How much the building will cost depends on its design and how many offices it holds. The building likely will cost $300 per square foot, said Pat Minturn, public works director. That could put the price in the millions. “It gets quite expensive,” he said.
As for jobs, the biggest benefactor around Burney has been Hat Creek Construction, which helped build the project and now is working to keep its maintenance road clear of snow.
“It’s provided a lot of work,” said Perry Thompson, vice president at Hat Creek. “We’ve been working there on and off for three years.”
When construction was in full swing the company had 40 or more workers doing tree clearing, building roads and creating pads for the turbines.
In all, the project provided the company about $15 million of work, Thompson said.
But Hatchet Ridge created fewer than a dozen permanent jobs, and not all of those went to local residents. The workers mostly moved in from outside the north state.
Pattern employs two people at the project: Messick, the facility manager, and an assistant manager. Both worked at other wind projects around the country and moved to the north state to work at Hatchet Ridge.
Siemens, the German company that built the turbines, has eight workers at the project doing maintenance and troubleshooting. Of the eight, four live in Redding, three in Burney and one in Fall River Mills, said Monika Wood, Siemens spokeswoman.
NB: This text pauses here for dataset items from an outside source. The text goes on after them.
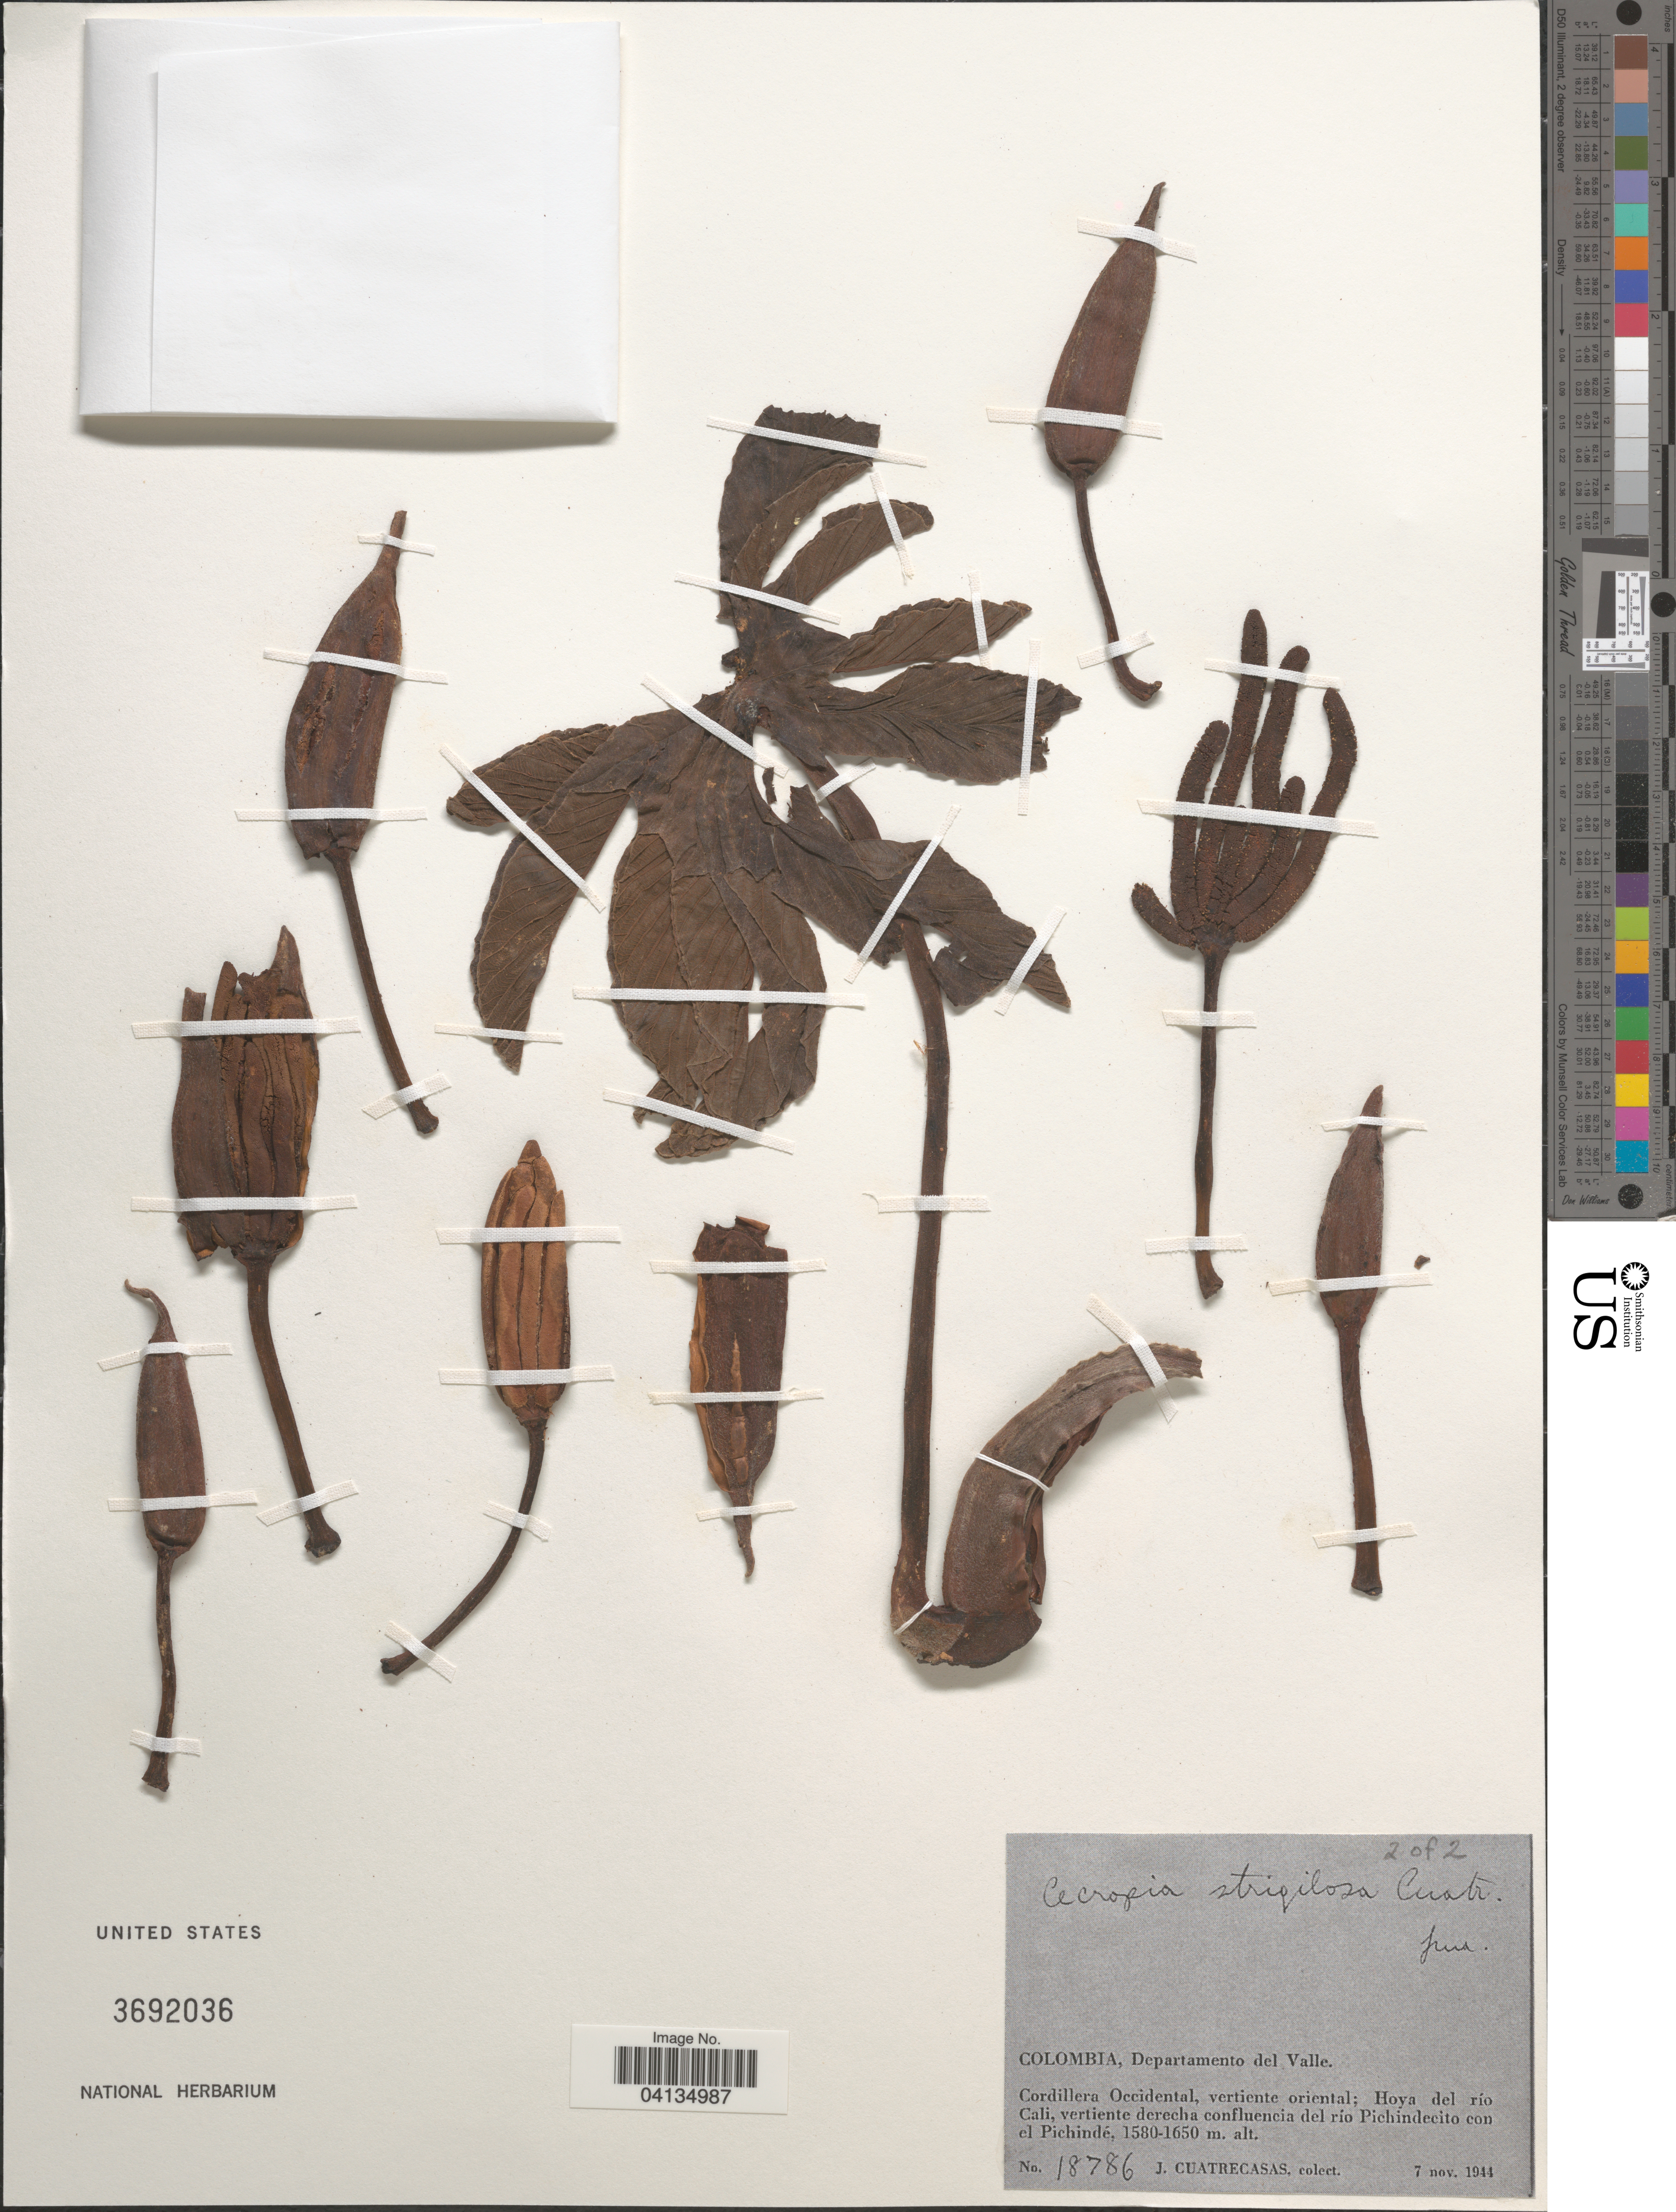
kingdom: Plantae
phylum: Tracheophyta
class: Magnoliopsida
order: Rosales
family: Urticaceae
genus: Cecropia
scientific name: Cecropia strigilosa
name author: Cuatrec.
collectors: J. Cuatrecasas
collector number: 18786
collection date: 1944-11-07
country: Colombia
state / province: Valle del Cauca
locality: Departamento del Valle. Cordillera Occicental, vertiente oriental; Hoya del río Cali, vertiente derecha confluencia del río Pichindecito con el Pichindé.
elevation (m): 1580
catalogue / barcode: US 3692036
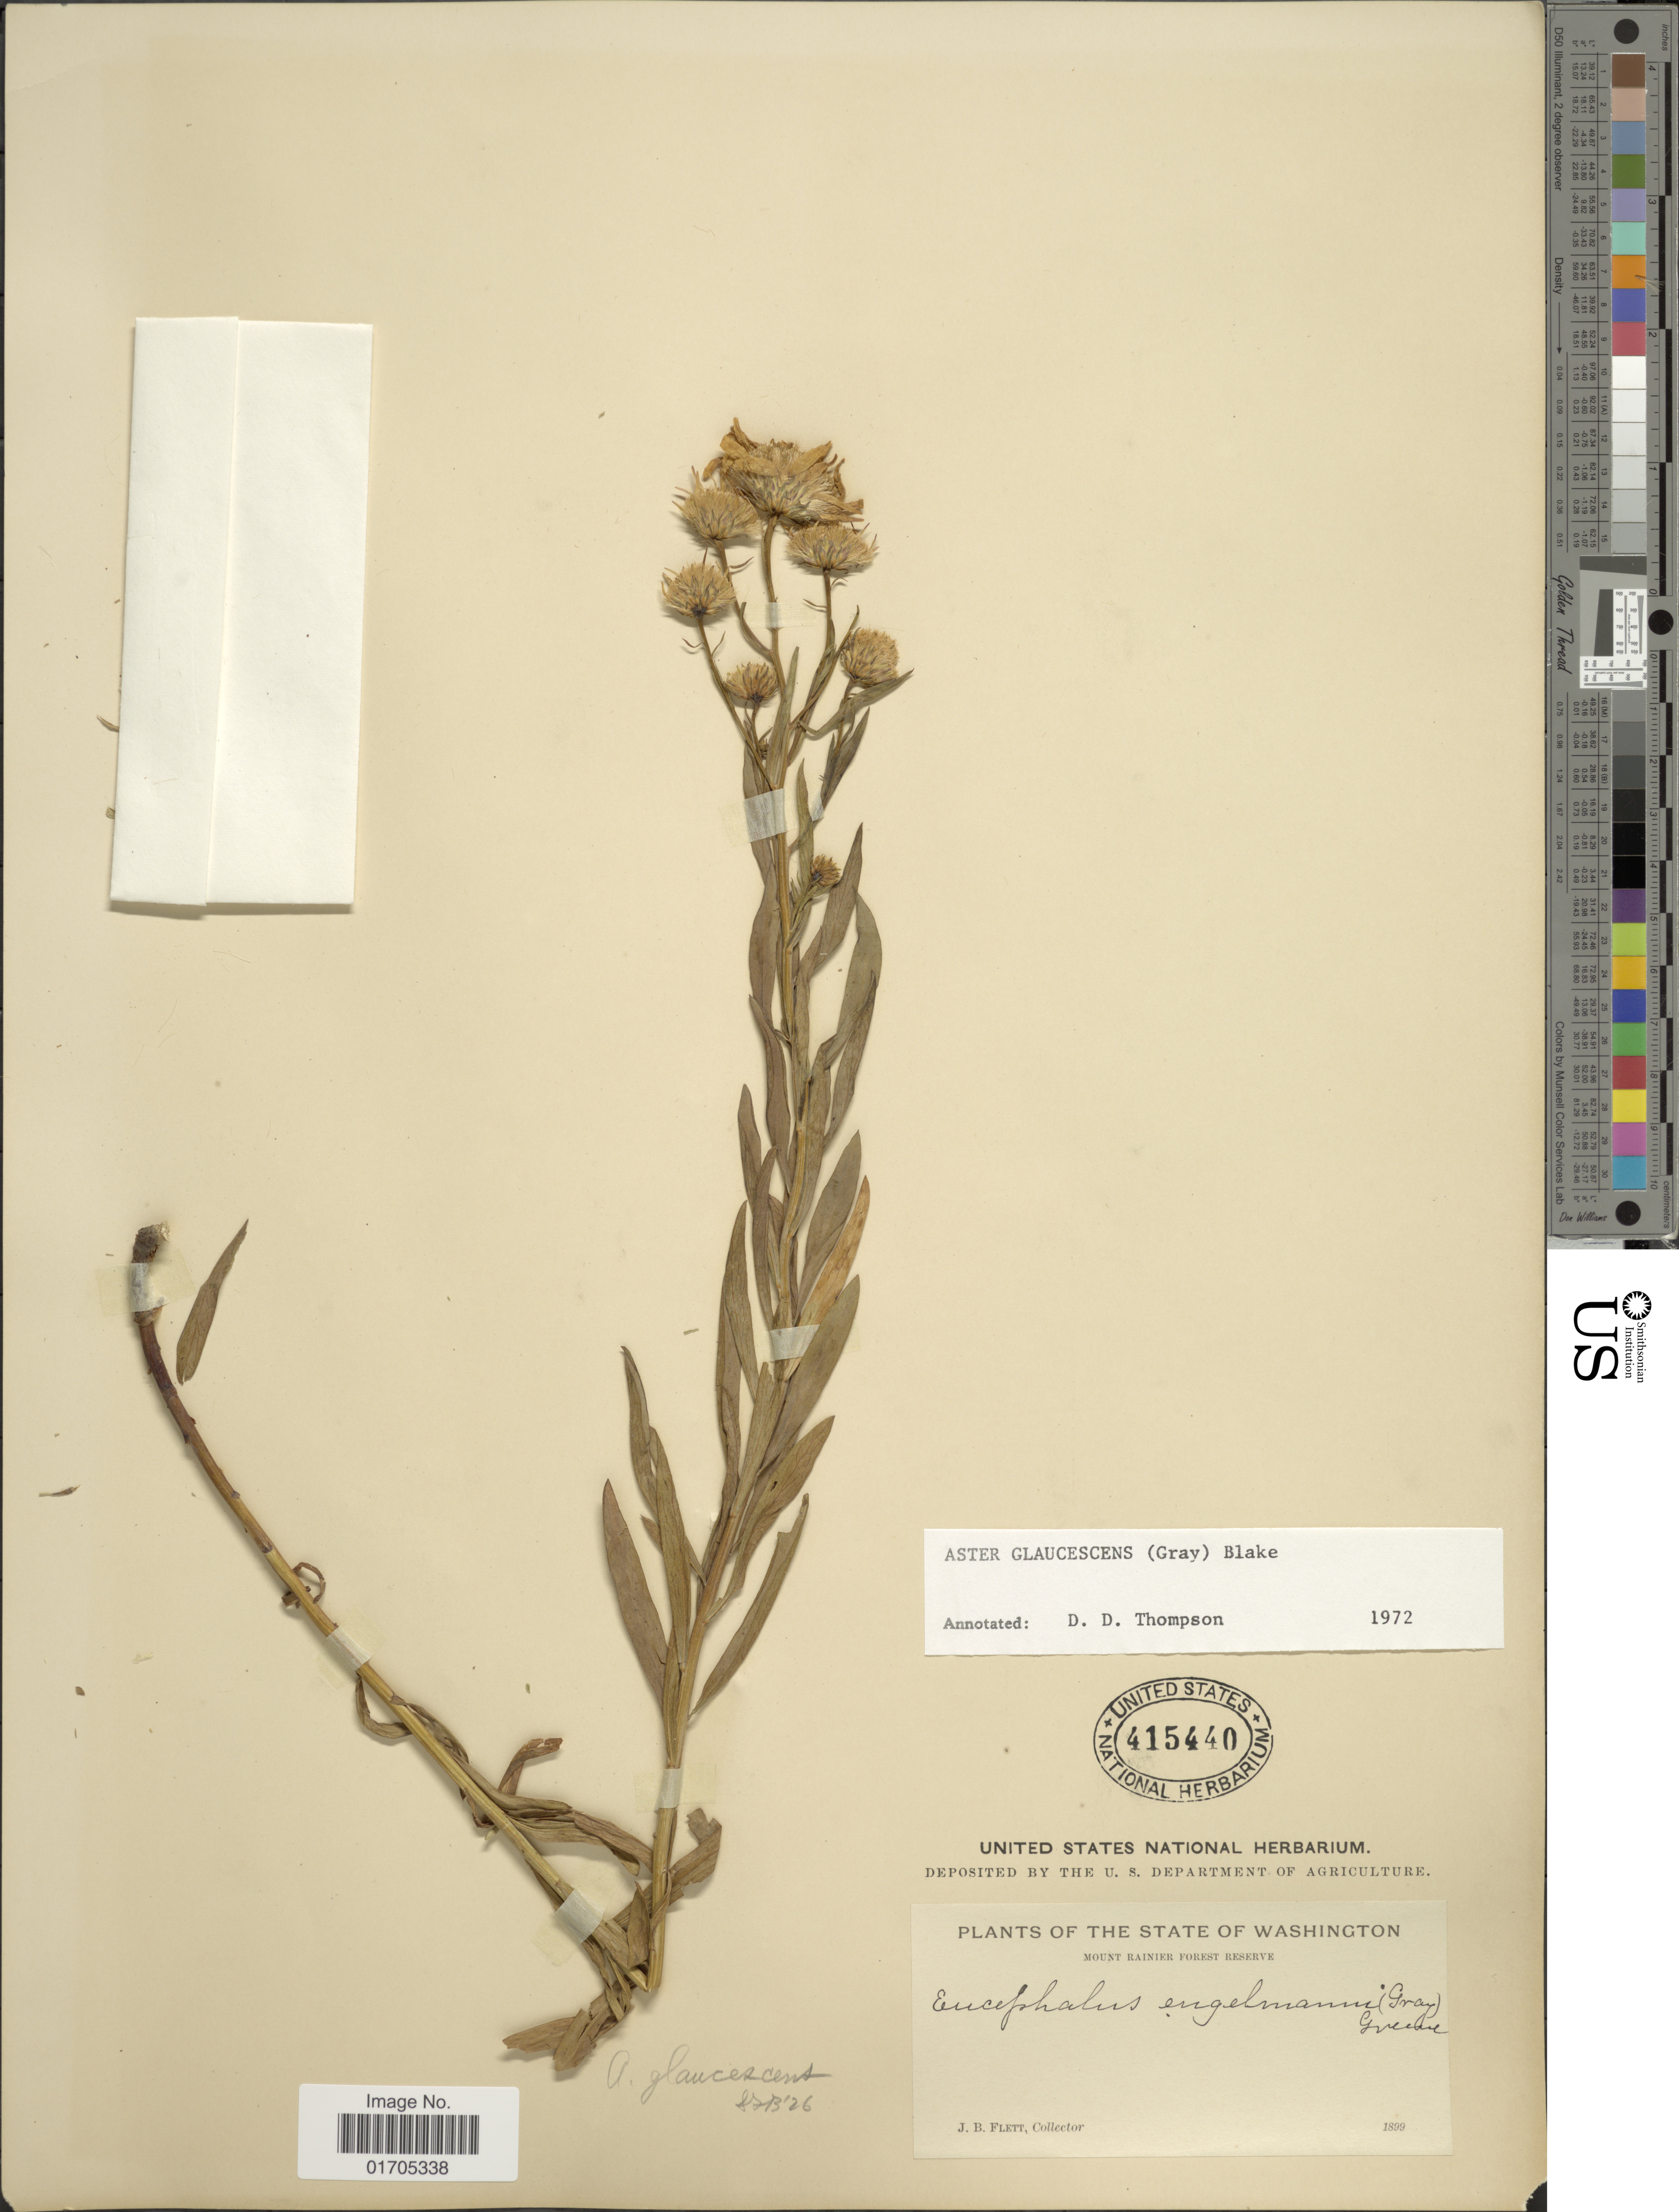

But she didn’t know if those employees were from the north state or if they moved from elsewhere to fill the positions.
Sacred land and danger to birds
American Indians who protested the turbines and threatened lawsuits say the project destroyed a sacred site on Hatchet Ridge.
“You can’t replace it,” said Radley Davis, who was a part of the Advocates for the Protection of Sacred Sites.
He said he’s disappointed in the county’s leadership for approving the project and he’s ready to oppose any more wind power development.
Along with desecrating the land, the turbines are a danger to birds, opponents say. “They will be killing eagles and other birds in that area,” said Louise Davis, a councilwoman with the Istawi Band of the Pit River Tribe.
Pattern, the state Department of Fish and Game and the local Audubon Society chapter set up an advisory committee focused on monitoring bird mortality at Hatchet Ridge. The company hired an environmental consultant to watch for birds killed by the big blades.
“Absolutely no fatalities have been found to date during the surveys,” said Matt Dallas, Pattern spokesman.